Chrome Web Store が有料 Chrome 拡張の取扱を終了

Chrome Web Store で提供されている有料 Chrome 拡張及びアプリ内課金 API の両方が 2021 年 1 月いっぱいで廃止される。 開発者はそれまでに代替となるサードパーティの課金 API に移行し、購入済ライセンスの移行手段も用意する必要がある。

この決定の発表時点で新規の有料ないしアプリ内課金のある Chrome 拡張の新規登録は終了している。実際のところ 2020 年 3 月時点で既に「一時的に」停止されており、その措置が恒久化されただけとの由。

シェルスクリプティングには長いオプションを使え

「短いオプション (e.g., -x) はコマンドライン上での略記である。スクリプトにおいては自分や将来の同僚のためにも長いオプション (e.g., ---do-something) を与える方が理解が容易だろう」という主張。

異論の余地なく正論である。

CobWeb - COBOL to WebAssembly Compiler

COBOL から WebAssembly へのコンパイラ。いやマジで。

Cloudflare が何を思ったか同社のサーバレス環境である Workers に COBOL 対応を追加した際の成果物である。 COBOL から C へのトランスレータである GNU COBOL と C コードをコンパイルして WebAssembly を出力する Emscripten から成っており、他の言語に比べて軽量なバイナリを生成するとのこと。
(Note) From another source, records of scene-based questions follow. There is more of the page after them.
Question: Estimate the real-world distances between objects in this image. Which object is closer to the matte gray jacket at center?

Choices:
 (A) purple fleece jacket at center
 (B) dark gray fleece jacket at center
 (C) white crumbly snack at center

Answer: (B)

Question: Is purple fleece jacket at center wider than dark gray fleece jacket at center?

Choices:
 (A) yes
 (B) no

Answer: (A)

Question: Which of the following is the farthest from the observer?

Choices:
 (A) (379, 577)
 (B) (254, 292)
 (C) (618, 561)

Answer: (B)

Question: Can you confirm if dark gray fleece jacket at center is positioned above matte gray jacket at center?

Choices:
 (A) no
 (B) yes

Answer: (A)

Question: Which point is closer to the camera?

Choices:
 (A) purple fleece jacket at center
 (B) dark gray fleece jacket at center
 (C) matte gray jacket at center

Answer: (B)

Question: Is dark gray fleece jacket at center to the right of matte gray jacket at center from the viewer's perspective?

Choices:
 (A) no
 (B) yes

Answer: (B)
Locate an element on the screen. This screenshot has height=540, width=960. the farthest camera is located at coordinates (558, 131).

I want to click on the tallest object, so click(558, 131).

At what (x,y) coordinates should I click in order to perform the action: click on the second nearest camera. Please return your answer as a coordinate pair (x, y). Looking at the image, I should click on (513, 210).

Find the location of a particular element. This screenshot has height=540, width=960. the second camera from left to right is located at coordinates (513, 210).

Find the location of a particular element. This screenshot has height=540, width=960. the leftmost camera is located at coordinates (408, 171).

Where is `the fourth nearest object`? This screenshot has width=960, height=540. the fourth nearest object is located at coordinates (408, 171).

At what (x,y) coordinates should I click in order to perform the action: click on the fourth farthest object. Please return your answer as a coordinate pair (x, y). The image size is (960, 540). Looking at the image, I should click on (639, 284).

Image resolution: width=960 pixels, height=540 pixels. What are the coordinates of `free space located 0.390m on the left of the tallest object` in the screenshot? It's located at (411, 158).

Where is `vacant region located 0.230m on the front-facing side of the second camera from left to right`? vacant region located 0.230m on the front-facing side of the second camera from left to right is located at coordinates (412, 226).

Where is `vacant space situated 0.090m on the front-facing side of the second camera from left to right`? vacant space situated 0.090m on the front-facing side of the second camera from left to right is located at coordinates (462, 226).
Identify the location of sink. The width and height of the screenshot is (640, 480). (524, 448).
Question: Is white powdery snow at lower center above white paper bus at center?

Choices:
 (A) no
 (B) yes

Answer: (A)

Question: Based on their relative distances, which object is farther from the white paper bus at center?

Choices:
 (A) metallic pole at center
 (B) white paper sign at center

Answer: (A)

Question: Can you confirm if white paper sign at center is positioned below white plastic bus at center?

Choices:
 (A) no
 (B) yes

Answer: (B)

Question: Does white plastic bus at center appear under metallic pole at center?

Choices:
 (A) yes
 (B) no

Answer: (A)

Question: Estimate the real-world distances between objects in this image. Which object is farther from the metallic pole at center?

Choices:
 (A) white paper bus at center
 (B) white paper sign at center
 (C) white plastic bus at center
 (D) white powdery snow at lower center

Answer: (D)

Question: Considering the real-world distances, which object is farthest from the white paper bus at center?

「ウチではそんな風にはやらないんだ (“We don’t do that here”)」

昨今ソフトウェア開発のコミュニティでも Code of Conduct を用意するところが増えてきたが、コミュニティの文化を明文化するのは難しい。 長大な「べからず集」は息苦しいし、肯定的なガイドラインは時に抽象的で実効的に使えない。問題となるようなふるまいの動機が善意であった場合は特にそうだ。

仮に優れたガイドラインがあっても、それに基いて人を実際に咎めるのは骨が折れることである。初中やればコミュニティ内でも疎まれる。 話の分かる相手ならそれでもまだ説得する意義もあるが、Web 上の対話で当事者双方が納得し合ったことがあるだろうか。皆無ではなくとも見苦しいフレーム合戦に発散したものに比べれば微少と呼ぶべき数だろう。

そういうわけで、コミュニティのメンバーをこの実りの少ない間接業務から来る心労から解放する政治的に正しい一節が「ウチではそんな風にはやらないんだ」である。ただし古参限定。

リコリス菓子を日に一袋半食べ続けた男が死亡

なんとなく想像がつくかも知れないがアメリカはマサチューセッツ発の記事。

リコリス・キャンディを毎日一袋と半分食べていた男が心停止で死亡した。 リコリスに含まれるグリチルリシンの大量摂取は高血圧・血中カリウム濃度の低下・体液のアルカリ化・致命的な不整脈・腎不全などの原因になり得るとのこと。

地球に接近中の小惑星だかロケット部品だかがしばらくの間地球の小さな衛星になるやも

9 月 17 日に発見され 2020 SO と名付けられた物体が地球に接近中だが、その低速度と軌道から地球の重力に捕獲される可能性があるとのこと。 地球が小惑星を捕獲すること自体は稀にあることだが、今回が特別なのはこの物体が通常の小惑星ではなく半世紀前に行方が分からなくなったロケットの一部かも知れないという点である。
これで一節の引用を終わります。